Files
Work-configuration-file/sh/weblessie-server-01/check_memory_and_restart.sh

106 lines
2.5 KiB
Bash
Raw Normal View History

2025-11-26 14:11:03 +08:00
#!/bin/bash
# 阈值10G 单位 MB
THRESHOLD_MB=10240
# 两个服务配置
declare -A SERVICE_DIRS=(
["8000"]="/data/webapps/lessie_sourcing_agents"
["8001"]="/data/webapps/lessie_sourcing_agents_s4"
)
declare -A SERVICE_ENVS=(
["8000"]="s1"
["8001"]="s4"
)
# 获取当前时间
now() {
date +"%Y-%m-%d %H:%M:%S"
}
# 检查端口对应所有进程的内存RSS 和 VMS 都行,这里用 RES 实际内存占用)
get_memory_usage_mb() {
PORT=$1
# 获取所有 PID
PIDS=$(lsof -iTCP -sTCP:LISTEN -nP | awk -v port=":$PORT" '$9 ~ port"$" {print $2}' | sort -u)
if [ -z "$PIDS" ]; then
echo 0
return
fi
# 总内存 MB
total=0
for pid in $PIDS; do
mem=$(ps -o rss= -p "$pid" 2>/dev/null) # 单位 KB
[ -n "$mem" ] && total=$((total + mem))
done
echo $(( total / 1024 ))
}
# 启动服务
start_service() {
PORT=$1
APP_DIR=${SERVICE_DIRS[$PORT]}
echo "$(now) 重启服务(port=$PORT, dir=$APP_DIR)..."
cd "$APP_DIR" || exit 1
source "$APP_DIR/.venv/bin/activate"
TIMESTAMP=$(date +"%Y%m%d_%H%M%S")
LOGFILE="$APP_DIR/logs/lessie_sourcing_agents_${TIMESTAMP}.log"
if [ "$PORT" = "8000" ]; then
APP_ENV="s1"
else
APP_ENV="s4"
fi
nohup env APP_ENV=$APP_ENV gunicorn -w 4 -k uvicorn.workers.UvicornWorker \
-b 0.0.0.0:$PORT --timeout 300 dialogue.app:app \
--max-requests 200 --max-requests-jitter 50 \
> "$LOGFILE" 2>&1 &
ln -sf "$LOGFILE" "$APP_DIR/logs/lessie_sourcing_agents_latest.log"

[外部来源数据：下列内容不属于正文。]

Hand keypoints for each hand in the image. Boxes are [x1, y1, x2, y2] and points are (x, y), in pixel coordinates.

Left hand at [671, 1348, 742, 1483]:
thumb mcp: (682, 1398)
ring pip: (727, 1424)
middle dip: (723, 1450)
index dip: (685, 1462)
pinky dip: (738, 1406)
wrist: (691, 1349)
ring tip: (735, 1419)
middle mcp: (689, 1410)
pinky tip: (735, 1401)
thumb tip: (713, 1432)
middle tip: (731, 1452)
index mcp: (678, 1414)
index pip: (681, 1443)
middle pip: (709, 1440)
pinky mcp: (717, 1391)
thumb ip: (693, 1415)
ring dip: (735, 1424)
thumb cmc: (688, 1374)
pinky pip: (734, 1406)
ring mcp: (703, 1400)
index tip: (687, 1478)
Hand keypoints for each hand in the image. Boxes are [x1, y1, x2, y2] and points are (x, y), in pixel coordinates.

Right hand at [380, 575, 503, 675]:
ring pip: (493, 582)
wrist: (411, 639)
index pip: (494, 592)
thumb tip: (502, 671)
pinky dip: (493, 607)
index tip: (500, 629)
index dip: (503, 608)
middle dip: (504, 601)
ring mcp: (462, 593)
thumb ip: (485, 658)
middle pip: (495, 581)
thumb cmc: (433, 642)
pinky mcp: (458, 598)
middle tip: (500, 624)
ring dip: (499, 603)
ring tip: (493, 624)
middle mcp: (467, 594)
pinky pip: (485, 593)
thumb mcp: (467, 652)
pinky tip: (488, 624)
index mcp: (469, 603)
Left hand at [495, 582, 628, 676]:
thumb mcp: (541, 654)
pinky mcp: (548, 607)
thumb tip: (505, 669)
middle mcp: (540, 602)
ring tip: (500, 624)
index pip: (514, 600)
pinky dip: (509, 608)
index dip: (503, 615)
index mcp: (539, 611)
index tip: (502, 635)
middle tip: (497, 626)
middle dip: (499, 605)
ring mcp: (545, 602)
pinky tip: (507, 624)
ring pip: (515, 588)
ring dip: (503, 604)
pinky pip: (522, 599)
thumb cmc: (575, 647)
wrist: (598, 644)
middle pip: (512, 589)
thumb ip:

echo "$(now) 服务 $PORT 已重新启动"
}
# 主循环(两个服务)
for PORT in 8000 8001; do
echo "---------------------------"
echo "$(now) 检查端口 $PORT 的服务"
usage=$(get_memory_usage_mb "$PORT")
echo "$(now) 当前内存占用: ${usage}MB"
if [ "$usage" -gt "$THRESHOLD_MB" ]; then
echo "$(now) ⚠️ 占用超过阈值(${THRESHOLD_MB}MB),执行重启"
# 调用杀进程脚本
sh /data/sh/kill_lessie_sourcing_agents.sh "$PORT"
sleep 2
# 重启服务
start_service "$PORT"
# 飞书告警
APP_ENV=${SERVICE_ENVS[$PORT]}
sh /data/sh/feishu_notify.sh \
"Python 内存告警" \
"$(hostname)" \
"(${APP_ENV})lessie_sourcing_agents(${PORT})" \
"warning" \
"**内存占用**: ${usage}MB\n已自动 kill 并重启。"
else
echo "$(now) 内存正常,无需处理。"
fi
done
echo "$(now) 检查结束"